Durante a primavera inteira aprendo
os trevos, a água sobrenatural, o leve e abstracto
correr do espaço –
e penso que vou dizer algo cheio de razão,
mas quando a sombra cai da curva sôfrega
dos meus lábios, sinto que me faltam
um girassol, uma pedra, uma ave – qualquer
coisa extraordinária.
Porque não sei dizer-te sem milagres
que dentro de mim é o sol, o fruto,
a criança, a água, o deus, o leite, a mãe,
o amor, que te procuram.

Herberto HelderIn: Ou o poema contínuo. Lisboa, Assírio & Alvim, 2004

20 comentários:

Paula Raposo disse...

Sublime!! Herberto Helder que eu adoro...incondicionalmente!! Muitos beijos para ti, Graça.

© Maria Manuel disse...

adoro este poema!

hfm disse...

Sempre ele, amiga; um escultor de palavras!

Unknown disse...

Mas que força poética existe maior do que « ...dentro de mim é o sol, o fruto, a criança, a água, o deus, o leite, a mãe, o amor...que te procuram?!!!»
Obrigado por este duche de águas de ouro e bom fim de semana.
Um abraço.
Eduardo

isabel mendes ferreira disse...

o GRANDE.



para mim.


especial. de sempre.


para sempre.




grata Graça.



pelo muito.

Aeroporto de Alcochete disse...

Prometo que vou manter oculta a minha perspectiva actual sobre poesia.
Enfim, já vivi na cidade tempo suficiente para esquecer o campo e as pessoas, agora preciso descobrir a verdadeira forma de comunicar com o mundo.
Posso convidá-lo(a) a visitar um novo espaço?
Como a mudança é uma constante da vida, tal como o sonho, Vendo Lisboa ainda terá pouco para ver, mas anseia pela motivação decorrente da sua visita.
Obrigado

Luis Eme disse...

eu sei o que te dizer, Graça.

o Herberto continua a brilhar Primavera da poesia e tu és uma flor do jardim dos poetas...

http://cinzasdecarvalho.zip.net disse...

Oi, querida! Fiz lá as modificações aconselhadas. Obrigada por tudo.
Herberto Helder escreve maravilhosamente.
Escolheste belíssimo poema.
Bj. enorme.
Bárbara Carvalho.

De Amor e de Terra disse...

Ima beleza imensa, esta forma que Herberto Helder tem de sizer as coisas.
Obrigada pela partilha.

Beijo

Maria Mamede

Ailime disse...

Um poema intenso, que vou voltar a ler, para melhor saborear as palavras nele contidas!
Bem-haja.
Um beijo.

Anónimo disse...

"não sei dizer", "não sei dizer-te sem milagres", repete o poeta. Intensidades próximas do indizível, ou que têm de se expressar assim, somando imagens fantásticas, brilhantes, íntimas, surpreendentes, impossíveis de serem reduzidas a uma paráfrase. É um poema lindíssimo.

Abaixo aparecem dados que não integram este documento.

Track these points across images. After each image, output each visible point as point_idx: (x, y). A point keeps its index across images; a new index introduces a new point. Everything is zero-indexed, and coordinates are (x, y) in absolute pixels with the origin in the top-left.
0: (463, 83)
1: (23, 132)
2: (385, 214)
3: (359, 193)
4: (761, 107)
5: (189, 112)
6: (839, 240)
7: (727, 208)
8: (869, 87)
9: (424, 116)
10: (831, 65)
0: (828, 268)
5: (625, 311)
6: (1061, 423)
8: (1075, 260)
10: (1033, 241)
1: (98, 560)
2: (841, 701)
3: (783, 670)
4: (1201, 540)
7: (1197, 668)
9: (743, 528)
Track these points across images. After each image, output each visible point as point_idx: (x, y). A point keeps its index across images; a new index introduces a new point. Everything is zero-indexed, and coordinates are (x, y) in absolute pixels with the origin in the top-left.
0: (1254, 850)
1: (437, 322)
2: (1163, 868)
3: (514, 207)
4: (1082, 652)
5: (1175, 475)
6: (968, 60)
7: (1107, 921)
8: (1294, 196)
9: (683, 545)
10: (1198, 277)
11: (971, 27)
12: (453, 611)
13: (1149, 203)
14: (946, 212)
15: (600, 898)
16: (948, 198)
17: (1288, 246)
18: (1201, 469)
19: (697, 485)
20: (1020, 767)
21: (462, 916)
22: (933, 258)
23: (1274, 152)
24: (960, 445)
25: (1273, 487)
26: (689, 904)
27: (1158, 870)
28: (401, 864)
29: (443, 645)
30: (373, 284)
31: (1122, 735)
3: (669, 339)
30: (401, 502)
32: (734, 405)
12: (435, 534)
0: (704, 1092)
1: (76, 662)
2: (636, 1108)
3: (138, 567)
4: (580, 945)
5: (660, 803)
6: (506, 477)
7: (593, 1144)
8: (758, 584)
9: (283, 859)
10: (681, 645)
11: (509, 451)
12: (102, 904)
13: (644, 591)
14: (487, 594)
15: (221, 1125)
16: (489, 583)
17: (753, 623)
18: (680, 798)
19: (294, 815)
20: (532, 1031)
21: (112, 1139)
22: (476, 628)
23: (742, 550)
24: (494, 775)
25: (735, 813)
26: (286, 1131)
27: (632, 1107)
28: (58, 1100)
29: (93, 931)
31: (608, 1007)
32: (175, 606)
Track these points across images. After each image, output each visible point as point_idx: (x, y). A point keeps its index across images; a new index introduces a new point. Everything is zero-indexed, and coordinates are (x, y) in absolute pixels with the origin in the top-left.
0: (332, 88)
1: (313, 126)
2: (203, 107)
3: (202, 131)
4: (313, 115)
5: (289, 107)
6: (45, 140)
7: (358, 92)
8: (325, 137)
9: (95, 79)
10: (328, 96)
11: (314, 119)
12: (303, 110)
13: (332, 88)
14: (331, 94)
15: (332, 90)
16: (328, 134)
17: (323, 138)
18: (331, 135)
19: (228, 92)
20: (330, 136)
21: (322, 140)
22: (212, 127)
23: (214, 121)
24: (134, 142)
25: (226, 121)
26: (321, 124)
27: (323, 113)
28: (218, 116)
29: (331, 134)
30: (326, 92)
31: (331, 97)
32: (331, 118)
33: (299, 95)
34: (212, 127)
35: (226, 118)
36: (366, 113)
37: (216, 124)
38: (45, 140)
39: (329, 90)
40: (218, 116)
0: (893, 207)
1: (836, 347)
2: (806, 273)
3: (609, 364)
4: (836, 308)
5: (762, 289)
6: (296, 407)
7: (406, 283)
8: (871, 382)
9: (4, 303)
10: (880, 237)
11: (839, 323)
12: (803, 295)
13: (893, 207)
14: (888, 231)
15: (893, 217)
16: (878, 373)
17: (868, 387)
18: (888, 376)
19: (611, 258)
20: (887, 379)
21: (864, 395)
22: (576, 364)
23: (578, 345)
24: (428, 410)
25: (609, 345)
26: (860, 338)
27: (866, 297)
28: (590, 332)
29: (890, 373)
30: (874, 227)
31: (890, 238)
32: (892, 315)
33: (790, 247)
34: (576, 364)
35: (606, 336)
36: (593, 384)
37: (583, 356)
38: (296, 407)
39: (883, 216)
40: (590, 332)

© Piedade Araújo Sol (Pity) disse...

HErberto Helder, único e inimtavél...

beij

Anónimo disse...

Palavras que vão directas ao coração...
Muito, muito lindo este poema de Herberto Helder.
Beijo.

Teresa Durães disse...

HH não é um dos poetas de minha eleição

dona tela disse...

Amoroso, amoroso é o post que acabei de fazer.

Muitos cumprimentos.

Licínia Quitério disse...

Para ler com a alma ajoelhada.

Obrigada.

Beijo.

Monte Cristo disse...

Olá, Graça

Estou a tentar voltar à vida. Talvez a poesia ajude, não sei.
Este primeiro passo, depois de uma longa e dolorosa ausência, já é - pode ser - um bom sinal.



bjs

Parapeito disse...

Excelente escolha O Helder merece:)

Gostei de o reler aqui ****

Elizabeth F. de Oliveira disse...

Lindo, Graça, quanta poesia em tão pouca prosa. Poesia suficiente para transbordar o meu coração.
Tu consegues transformar 'Em seara alheia' em um momento de raro prazer.
Beijo grande.

L.N. disse...

Herberto Helder é o maior dos poetas vivos a escrever em português, na minha opinião.



"Ou o poema contínuo" tenho procurado e procurado e procurado e não encontro em lugar algum. Graça, por acaso sabe de algum cantinho que possa ter esta reliquia que tanto gostaria de ter?